Mario ci ha appena lasciato e già ci manca infinitamente. Dove sei adesso, Mario?
Cosa di meglio che lasciare la parola a lui, tratta dalle sue riflessioni dopo la morte di Benita: «Molte volte, nel corso della giornata, resuscito in me mia moglie, che abita ormai una terra invisibile. La resuscito realmente perché è fatta ormai della stessa sostanza del pensiero. Lei in me si fa visibile. In me può ancora gioire per lo splendore della bouganvillea del balcone. Può ancora amare la vita, può ancora respirare la luce dell’aurora. Camminiamo ancora insieme dentro boschi d’ombra e di vento, dove il sole si rifrange tra le foglie tramutandosi in respiro e invito alla preghiera. Insieme conversiamo senza il bisogno di parole. Sentiamo allora di farci sentiero, di farci cielo, di farci mondo. Il nostro spazio interiore si dilata all’infinito, supera quel dualismo che fonda “segretamente la nostra tirannia sulle cose”, per utilizzare ancora una volta una espressione di Paola Capriolo».
Ecco,
Benita e Mario,
Mario e Benita,
finalmente camminano ancora assieme, tenendosi per mano.

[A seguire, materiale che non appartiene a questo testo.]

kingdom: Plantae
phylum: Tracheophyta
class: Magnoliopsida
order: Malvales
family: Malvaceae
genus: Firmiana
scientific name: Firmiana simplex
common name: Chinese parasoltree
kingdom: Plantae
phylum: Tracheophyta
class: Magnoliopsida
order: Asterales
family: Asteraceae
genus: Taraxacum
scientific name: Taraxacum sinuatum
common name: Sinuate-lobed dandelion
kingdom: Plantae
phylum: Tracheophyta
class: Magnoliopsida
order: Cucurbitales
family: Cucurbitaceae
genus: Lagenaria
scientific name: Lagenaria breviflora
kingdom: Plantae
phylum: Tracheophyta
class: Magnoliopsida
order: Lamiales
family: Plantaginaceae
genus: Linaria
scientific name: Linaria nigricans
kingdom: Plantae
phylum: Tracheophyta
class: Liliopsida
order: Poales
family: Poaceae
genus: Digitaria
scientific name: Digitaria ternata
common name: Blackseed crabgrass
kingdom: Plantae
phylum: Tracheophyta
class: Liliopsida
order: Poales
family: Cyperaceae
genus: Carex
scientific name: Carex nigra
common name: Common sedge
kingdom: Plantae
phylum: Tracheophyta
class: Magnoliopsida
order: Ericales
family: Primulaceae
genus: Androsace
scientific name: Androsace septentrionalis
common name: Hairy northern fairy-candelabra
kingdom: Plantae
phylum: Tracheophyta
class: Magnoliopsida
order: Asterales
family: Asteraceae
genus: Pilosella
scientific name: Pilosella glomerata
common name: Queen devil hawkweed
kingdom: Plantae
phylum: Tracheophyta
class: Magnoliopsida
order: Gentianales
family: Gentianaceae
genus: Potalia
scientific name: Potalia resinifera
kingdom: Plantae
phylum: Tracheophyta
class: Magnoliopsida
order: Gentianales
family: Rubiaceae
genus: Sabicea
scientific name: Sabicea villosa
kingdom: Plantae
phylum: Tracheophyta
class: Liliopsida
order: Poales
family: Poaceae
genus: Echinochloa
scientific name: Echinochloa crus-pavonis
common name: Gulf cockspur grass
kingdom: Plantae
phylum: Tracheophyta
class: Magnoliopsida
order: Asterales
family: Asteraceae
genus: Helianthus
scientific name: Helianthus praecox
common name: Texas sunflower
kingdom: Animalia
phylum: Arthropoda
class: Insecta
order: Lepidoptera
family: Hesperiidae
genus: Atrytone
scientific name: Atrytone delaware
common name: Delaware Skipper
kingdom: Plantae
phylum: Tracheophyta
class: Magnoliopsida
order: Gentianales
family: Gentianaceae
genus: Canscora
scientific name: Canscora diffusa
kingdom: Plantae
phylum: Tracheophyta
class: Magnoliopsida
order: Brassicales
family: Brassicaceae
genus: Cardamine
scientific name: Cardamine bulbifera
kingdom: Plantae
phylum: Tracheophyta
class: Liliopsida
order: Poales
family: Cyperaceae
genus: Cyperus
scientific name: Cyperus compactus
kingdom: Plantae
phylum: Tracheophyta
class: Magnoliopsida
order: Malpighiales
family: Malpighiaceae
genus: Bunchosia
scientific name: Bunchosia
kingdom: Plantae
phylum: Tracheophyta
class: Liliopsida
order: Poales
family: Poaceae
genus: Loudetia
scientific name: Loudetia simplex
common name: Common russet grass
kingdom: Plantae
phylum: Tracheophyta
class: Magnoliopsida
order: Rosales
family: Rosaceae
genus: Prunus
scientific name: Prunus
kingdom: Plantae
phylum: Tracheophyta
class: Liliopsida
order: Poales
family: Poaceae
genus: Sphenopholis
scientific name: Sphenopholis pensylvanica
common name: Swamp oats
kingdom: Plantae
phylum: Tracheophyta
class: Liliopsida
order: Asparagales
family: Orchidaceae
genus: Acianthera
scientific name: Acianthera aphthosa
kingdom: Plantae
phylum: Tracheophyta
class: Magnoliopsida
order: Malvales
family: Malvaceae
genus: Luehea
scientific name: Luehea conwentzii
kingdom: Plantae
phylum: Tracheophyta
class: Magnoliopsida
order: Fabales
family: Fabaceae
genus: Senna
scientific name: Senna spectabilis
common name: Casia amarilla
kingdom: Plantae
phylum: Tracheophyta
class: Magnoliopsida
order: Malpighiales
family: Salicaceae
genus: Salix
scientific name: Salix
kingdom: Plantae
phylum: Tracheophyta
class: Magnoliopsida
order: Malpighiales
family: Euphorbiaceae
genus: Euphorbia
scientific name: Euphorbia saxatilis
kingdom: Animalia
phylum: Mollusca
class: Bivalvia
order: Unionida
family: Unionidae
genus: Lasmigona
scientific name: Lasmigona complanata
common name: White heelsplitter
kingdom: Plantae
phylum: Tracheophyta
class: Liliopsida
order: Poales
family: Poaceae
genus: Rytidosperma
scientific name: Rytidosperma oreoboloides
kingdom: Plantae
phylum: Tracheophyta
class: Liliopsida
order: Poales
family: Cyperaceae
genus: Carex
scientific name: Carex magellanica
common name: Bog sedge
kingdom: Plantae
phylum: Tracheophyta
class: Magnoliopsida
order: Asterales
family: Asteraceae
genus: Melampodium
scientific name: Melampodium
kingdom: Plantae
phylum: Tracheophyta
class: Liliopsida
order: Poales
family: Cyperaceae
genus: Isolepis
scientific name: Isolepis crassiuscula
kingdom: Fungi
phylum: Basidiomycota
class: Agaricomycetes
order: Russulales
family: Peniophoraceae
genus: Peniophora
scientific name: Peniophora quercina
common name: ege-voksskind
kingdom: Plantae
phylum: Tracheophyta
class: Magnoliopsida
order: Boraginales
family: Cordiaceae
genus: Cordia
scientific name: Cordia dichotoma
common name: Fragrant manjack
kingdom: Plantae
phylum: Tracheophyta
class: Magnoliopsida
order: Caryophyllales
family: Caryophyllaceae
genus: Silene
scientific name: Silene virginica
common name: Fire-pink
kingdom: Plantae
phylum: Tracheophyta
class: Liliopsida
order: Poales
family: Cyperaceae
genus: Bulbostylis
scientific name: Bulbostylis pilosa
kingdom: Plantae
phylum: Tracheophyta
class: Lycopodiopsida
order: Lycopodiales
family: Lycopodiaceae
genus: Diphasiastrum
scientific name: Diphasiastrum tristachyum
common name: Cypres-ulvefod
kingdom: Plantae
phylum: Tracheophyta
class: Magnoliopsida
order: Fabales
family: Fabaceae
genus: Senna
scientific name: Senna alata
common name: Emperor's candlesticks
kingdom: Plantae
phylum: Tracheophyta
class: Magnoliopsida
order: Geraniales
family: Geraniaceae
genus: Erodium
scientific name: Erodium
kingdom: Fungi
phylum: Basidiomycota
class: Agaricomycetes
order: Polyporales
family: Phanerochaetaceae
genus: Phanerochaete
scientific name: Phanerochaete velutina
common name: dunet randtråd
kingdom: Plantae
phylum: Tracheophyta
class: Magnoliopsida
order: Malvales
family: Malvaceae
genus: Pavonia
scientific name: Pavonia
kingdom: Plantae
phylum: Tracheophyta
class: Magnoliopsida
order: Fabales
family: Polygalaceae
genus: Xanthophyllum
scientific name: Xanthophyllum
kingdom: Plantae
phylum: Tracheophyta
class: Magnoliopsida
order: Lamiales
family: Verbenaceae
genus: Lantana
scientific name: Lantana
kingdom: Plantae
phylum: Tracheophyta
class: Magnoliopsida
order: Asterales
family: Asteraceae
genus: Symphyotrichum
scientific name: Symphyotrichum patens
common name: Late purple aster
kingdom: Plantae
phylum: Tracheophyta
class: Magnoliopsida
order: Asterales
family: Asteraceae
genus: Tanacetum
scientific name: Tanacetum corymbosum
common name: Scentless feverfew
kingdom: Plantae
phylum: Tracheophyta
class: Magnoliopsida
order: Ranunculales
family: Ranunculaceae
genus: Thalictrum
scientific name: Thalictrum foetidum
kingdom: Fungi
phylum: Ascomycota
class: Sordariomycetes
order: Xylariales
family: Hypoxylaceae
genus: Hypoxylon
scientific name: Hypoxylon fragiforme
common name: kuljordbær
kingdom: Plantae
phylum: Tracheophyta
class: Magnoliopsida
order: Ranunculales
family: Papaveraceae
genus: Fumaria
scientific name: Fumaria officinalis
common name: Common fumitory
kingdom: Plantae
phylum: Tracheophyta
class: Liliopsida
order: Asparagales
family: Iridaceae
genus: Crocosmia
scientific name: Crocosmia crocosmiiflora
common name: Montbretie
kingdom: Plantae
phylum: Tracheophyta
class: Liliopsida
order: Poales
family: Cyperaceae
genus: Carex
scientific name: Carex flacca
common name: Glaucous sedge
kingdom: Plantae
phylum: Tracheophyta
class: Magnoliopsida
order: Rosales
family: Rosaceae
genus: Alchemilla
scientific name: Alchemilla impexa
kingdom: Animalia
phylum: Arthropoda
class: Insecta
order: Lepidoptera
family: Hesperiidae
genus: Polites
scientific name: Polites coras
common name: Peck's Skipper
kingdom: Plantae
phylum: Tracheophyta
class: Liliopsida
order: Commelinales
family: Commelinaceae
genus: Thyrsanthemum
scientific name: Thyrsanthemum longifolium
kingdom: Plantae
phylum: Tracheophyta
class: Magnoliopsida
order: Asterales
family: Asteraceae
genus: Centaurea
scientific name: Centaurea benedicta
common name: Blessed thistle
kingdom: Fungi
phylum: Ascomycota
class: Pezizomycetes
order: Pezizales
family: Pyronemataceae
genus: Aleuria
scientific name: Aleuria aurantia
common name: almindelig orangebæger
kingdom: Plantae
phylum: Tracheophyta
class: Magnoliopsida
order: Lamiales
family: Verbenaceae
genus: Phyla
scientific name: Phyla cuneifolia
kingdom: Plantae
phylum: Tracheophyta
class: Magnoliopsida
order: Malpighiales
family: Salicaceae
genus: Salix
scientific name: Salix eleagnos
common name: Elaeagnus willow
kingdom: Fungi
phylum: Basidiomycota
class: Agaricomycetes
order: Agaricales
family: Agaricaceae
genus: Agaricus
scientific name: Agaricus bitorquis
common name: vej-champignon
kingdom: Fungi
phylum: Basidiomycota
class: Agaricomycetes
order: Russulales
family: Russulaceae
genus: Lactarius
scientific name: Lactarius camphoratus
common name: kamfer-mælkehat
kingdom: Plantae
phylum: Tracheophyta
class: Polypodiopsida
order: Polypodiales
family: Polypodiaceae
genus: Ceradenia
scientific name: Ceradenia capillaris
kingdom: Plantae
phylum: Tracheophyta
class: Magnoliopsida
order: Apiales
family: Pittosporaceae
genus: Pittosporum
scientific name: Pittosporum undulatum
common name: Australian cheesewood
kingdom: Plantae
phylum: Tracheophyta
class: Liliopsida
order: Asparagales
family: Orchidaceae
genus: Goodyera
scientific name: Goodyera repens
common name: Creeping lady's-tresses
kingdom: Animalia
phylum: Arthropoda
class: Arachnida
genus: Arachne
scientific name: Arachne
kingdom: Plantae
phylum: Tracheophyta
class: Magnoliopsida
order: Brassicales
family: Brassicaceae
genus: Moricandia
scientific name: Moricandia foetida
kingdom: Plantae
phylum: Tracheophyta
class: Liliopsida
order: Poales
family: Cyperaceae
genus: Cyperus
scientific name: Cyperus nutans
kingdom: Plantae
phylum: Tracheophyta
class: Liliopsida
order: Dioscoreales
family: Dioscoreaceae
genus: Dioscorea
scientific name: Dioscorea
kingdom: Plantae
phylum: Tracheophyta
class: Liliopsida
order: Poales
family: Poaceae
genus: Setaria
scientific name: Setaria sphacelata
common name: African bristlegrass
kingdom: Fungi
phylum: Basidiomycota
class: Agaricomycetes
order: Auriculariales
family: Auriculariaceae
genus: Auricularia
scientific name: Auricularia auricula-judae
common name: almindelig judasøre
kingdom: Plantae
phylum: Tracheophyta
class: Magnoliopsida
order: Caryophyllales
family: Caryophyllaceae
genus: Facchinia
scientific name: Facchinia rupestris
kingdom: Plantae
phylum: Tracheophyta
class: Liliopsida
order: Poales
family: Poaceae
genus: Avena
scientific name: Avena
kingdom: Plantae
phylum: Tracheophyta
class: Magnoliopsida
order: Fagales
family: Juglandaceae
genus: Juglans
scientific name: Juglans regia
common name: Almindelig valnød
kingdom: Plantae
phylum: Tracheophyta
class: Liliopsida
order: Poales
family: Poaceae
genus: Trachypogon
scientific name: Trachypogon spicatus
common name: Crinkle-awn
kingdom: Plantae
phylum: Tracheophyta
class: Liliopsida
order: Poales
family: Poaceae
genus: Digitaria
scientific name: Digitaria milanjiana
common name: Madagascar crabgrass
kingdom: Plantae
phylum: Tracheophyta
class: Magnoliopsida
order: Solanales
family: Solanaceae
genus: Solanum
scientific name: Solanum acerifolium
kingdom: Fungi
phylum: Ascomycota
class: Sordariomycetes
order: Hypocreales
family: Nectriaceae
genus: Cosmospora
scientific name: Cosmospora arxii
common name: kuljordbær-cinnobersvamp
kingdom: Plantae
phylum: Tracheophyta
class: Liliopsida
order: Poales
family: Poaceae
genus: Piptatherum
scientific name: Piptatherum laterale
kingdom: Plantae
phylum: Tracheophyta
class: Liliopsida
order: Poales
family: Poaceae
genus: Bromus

Non esisteva Benita senza Mario, non era più lo stesso Mario senza Benita.
Finalmente Mario ti sei fatto cielo, ti sei fatto sentiero, ti sei fatto mondo.
Il tuo spazio interiore si è dilatato, hai accolto la vita e dentro di te la morte, hai preso la morte per mano e sei andato su una stella. Laudato si’, mi Signore, per sora nostra Morte corporale.
Laudato si’, mi Signore, per la vita di Mario che tanto ha amato, cantato, vissuto, celebrato. E donato a chiunque incontrasse sulla sua strada.